WHAT THIS TASK INVOLVES:
Here are some records. Copy each one exactly.

Extracted records
-*-
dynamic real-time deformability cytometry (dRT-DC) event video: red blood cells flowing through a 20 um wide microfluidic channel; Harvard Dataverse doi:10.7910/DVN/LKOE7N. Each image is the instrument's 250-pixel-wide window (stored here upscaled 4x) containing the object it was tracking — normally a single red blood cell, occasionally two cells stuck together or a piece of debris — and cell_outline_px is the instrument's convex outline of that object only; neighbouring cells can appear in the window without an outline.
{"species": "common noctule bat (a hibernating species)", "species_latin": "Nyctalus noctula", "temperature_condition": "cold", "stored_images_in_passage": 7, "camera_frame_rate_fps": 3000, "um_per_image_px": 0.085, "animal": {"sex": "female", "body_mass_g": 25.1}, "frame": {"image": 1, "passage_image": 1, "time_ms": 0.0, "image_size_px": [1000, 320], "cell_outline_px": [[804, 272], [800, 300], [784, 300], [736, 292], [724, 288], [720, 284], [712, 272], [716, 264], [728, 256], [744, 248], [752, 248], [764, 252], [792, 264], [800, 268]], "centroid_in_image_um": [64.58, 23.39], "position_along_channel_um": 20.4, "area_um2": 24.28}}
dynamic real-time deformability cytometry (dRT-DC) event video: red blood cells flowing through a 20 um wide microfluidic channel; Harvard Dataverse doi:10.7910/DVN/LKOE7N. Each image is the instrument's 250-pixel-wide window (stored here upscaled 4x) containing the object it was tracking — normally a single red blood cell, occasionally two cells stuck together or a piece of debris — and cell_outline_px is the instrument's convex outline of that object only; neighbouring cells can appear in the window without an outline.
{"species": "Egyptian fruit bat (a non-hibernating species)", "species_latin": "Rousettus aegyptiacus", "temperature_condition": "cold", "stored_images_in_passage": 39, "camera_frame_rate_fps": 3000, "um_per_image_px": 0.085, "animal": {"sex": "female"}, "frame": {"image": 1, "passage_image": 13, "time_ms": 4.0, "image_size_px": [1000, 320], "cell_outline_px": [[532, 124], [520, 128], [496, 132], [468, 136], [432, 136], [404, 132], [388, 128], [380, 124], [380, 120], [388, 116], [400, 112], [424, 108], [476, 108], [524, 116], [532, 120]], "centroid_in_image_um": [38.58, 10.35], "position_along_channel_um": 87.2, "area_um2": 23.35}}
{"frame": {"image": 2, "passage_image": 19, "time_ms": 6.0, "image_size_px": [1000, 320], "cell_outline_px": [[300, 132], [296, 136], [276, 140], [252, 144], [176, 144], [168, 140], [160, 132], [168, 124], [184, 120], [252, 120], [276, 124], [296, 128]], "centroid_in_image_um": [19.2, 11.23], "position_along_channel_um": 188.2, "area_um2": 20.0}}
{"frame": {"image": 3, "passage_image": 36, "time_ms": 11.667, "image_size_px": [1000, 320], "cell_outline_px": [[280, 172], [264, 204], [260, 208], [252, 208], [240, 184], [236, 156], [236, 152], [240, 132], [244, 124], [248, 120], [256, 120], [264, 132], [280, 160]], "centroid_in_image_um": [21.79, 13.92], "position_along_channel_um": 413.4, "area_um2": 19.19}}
-*-
REPLY TO THE EXERCISE:
dynamic real-time deformability cytometry (dRT-DC) event video: red blood cells flowing through a 20 um wide microfluidic channel; Harvard Dataverse doi:10.7910/DVN/LKOE7N. Each image is the instrument's 250-pixel-wide window (stored here upscaled 4x) containing the object it was tracking — normally a single red blood cell, occasionally two cells stuck together or a piece of debris — and cell_outline_px is the instrument's convex outline of that object only; neighbouring cells can appear in the window without an outline.
{"species": "common noctule bat (a hibernating species)", "species_latin": "Nyctalus noctula", "temperature_condition": "cold", "stored_images_in_passage": 7, "camera_frame_rate_fps": 3000, "um_per_image_px": 0.085, "animal": {"sex": "female", "body_mass_g": 25.1}, "frame": {"image": 1, "passage_image": 1, "time_ms": 0.0, "image_size_px": [1000, 320], "cell_outline_px": [[804, 272], [800, 300], [784, 300], [736, 292], [724, 288], [720, 284], [712, 272], [716, 264], [728, 256], [744, 248], [752, 248], [764, 252], [792, 264], [800, 268]], "centroid_in_image_um": [64.58, 23.39], "position_along_channel_um": 20.4, "area_um2": 24.28}}
dynamic real-time deformability cytometry (dRT-DC) event video: red blood cells flowing through a 20 um wide microfluidic channel; Harvard Dataverse doi:10.7910/DVN/LKOE7N. Each image is the instrument's 250-pixel-wide window (stored here upscaled 4x) containing the object it was tracking — normally a single red blood cell, occasionally two cells stuck together or a piece of debris — and cell_outline_px is the instrument's convex outline of that object only; neighbouring cells can appear in the window without an outline.
{"species": "Egyptian fruit bat (a non-hibernating species)", "species_latin": "Rousettus aegyptiacus", "temperature_condition": "cold", "stored_images_in_passage": 39, "camera_frame_rate_fps": 3000, "um_per_image_px": 0.085, "animal": {"sex": "female"}, "frame": {"image": 1, "passage_image": 13, "time_ms": 4.0, "image_size_px": [1000, 320], "cell_outline_px": [[532, 124], [520, 128], [496, 132], [468, 136], [432, 136], [404, 132], [388, 128], [380, 124], [380, 120], [388, 116], [400, 112], [424, 108], [476, 108], [524, 116], [532, 120]], "centroid_in_image_um": [38.58, 10.35], "position_along_channel_um": 87.2, "area_um2": 23.35}}
{"frame": {"image": 2, "passage_image": 19, "time_ms": 6.0, "image_size_px": [1000, 320], "cell_outline_px": [[300, 132], [296, 136], [276, 140], [252, 144], [176, 144], [168, 140], [160, 132], [168, 124], [184, 120], [252, 120], [276, 124], [296, 128]], "centroid_in_image_um": [19.2, 11.23], "position_along_channel_um": 188.2, "area_um2": 20.0}}
{"frame": {"image": 3, "passage_image": 36, "time_ms": 11.667, "image_size_px": [1000, 320], "cell_outline_px": [[280, 172], [264, 204], [260, 208], [252, 208], [240, 184], [236, 156], [236, 152], [240, 132], [244, 124], [248, 120], [256, 120], [264, 132], [280, 160]], "centroid_in_image_um": [21.79, 13.92], "position_along_channel_um": 413.4, "area_um2": 19.19}}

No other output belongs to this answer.